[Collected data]
+-------+

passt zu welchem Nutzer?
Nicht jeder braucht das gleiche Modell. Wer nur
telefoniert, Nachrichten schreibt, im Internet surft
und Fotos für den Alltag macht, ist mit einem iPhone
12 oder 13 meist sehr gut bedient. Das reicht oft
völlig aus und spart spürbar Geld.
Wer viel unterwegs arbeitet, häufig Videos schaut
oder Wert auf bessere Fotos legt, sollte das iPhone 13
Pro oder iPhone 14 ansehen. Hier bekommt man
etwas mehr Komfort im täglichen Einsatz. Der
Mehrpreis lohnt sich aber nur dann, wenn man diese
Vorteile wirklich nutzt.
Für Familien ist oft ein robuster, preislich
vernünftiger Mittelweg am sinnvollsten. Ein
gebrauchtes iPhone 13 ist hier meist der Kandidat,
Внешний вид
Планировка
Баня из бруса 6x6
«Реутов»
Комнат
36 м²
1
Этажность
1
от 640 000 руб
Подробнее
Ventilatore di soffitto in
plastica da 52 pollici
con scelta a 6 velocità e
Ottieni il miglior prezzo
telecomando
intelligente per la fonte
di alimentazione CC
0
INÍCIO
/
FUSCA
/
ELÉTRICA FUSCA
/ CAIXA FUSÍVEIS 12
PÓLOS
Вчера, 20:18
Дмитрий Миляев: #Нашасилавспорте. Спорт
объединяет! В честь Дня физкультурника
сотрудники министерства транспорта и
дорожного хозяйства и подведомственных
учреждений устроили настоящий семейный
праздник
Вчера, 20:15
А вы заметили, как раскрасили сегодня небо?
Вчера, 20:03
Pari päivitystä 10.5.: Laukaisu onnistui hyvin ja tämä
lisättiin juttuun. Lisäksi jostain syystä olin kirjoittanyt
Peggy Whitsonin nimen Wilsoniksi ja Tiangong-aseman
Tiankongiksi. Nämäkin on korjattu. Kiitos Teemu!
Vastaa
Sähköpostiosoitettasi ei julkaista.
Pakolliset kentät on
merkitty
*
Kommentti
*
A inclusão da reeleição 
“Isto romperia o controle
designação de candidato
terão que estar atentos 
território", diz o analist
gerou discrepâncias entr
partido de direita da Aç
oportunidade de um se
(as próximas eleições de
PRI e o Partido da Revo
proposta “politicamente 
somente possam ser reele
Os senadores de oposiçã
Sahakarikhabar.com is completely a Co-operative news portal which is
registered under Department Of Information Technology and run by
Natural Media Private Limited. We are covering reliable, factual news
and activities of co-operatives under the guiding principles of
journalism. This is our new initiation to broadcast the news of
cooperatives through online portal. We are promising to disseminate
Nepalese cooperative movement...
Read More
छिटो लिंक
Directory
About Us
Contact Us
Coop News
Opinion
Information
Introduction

+-------+

▶ [Work to be completed]: Copy from the entries only those lines that hold the word "iPhone".

▶ [Task solution]:
und Fotos für den Alltag macht, ist mit einem iPhone
oder Wert auf bessere Fotos legt, sollte das iPhone 13
Pro oder iPhone 14 ansehen. Hier bekommt man
gebrauchtes iPhone 13 ist hier meist der Kandidat,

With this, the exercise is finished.